🤖 AI Summary
This work addresses the challenge of pretraining Transformer-based text recognition models on unlabeled data. We propose a self-supervised masked pretraining method specifically designed for raw text-line images. Our approach is built upon the masked language modeling (MLM) paradigm and incorporates three key innovations: (1) a novel progressive masking strategy that dynamically increases the masking ratio over training epochs; (2) a dual-region joint loss function that jointly optimizes masked and unmasked regions to enhance feature consistency; and (3) the first large-scale pretraining framework requiring only 50 million unlabeled text-line images—without any human annotations.

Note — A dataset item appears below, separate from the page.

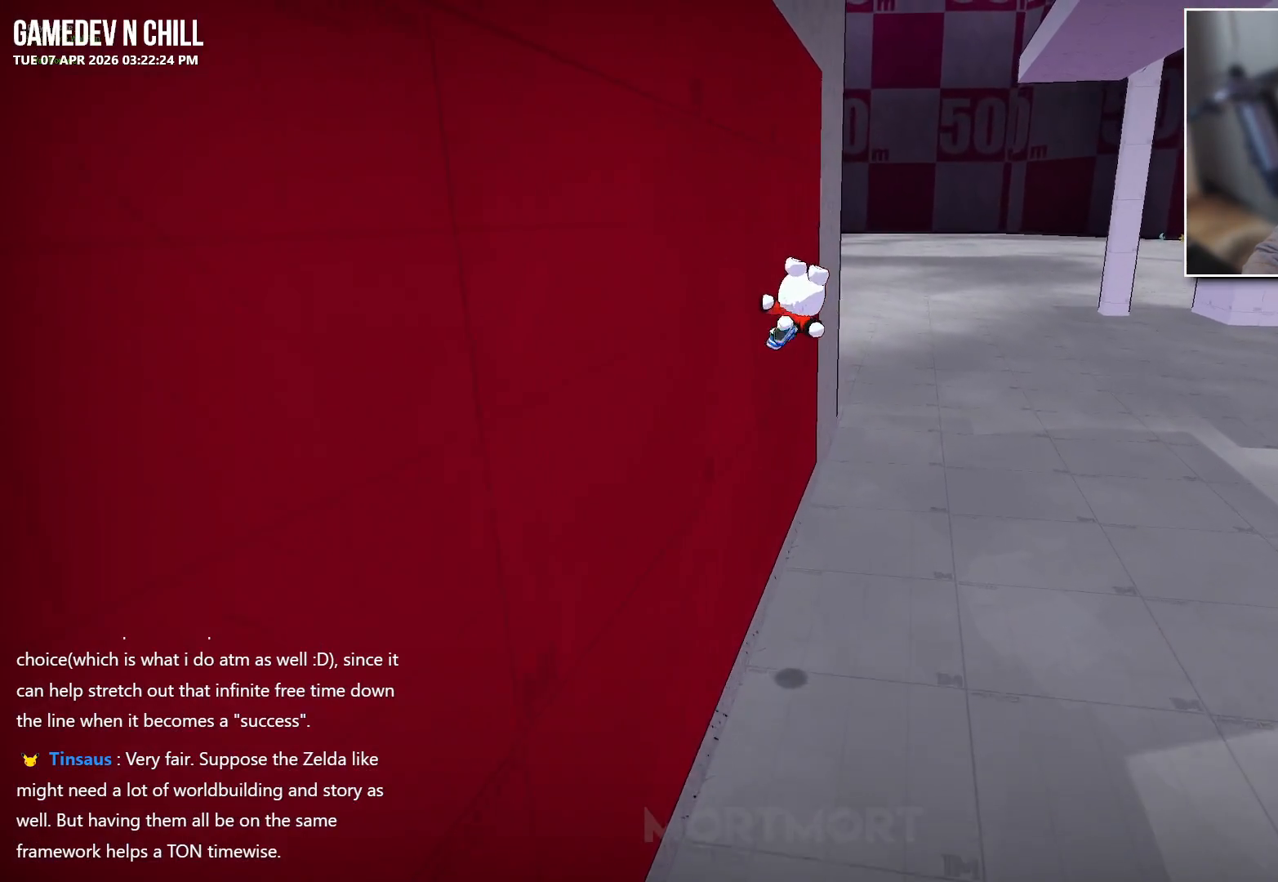
{"buttons": ["A"], "left_stick": "up-right", "right_stick": "center", "events": [[217, "left_stick", "up-right"], [250, "A", "down"]]}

Combined with multi-scale fine-tuning, our method achieves up to a 30% reduction in character error rate across multiple standard benchmarks, matching the performance of supervised transfer learning while drastically reducing reliance on labeled data.
📝 Abstract
Self-supervised learning has emerged as a powerful approach for leveraging large-scale unlabeled data to improve model performance in various domains. In this paper, we explore masked self-supervised pre-training for text recognition transformers. Specifically, we propose two modifications to the pre-training phase: progressively increasing the masking probability, and modifying the loss function to incorporate both masked and non-masked patches. We conduct extensive experiments using a dataset of 50M unlabeled text lines for pre-training and four differently sized annotated datasets for fine-tuning. Furthermore, we compare our pre-trained models against those trained with transfer learning, demonstrating the effectiveness of the self-supervised pre-training. In particular, pre-training consistently improves the character error rate of models, in some cases up to 30 % relatively. It is also on par with transfer learning but without relying on extra annotated text lines.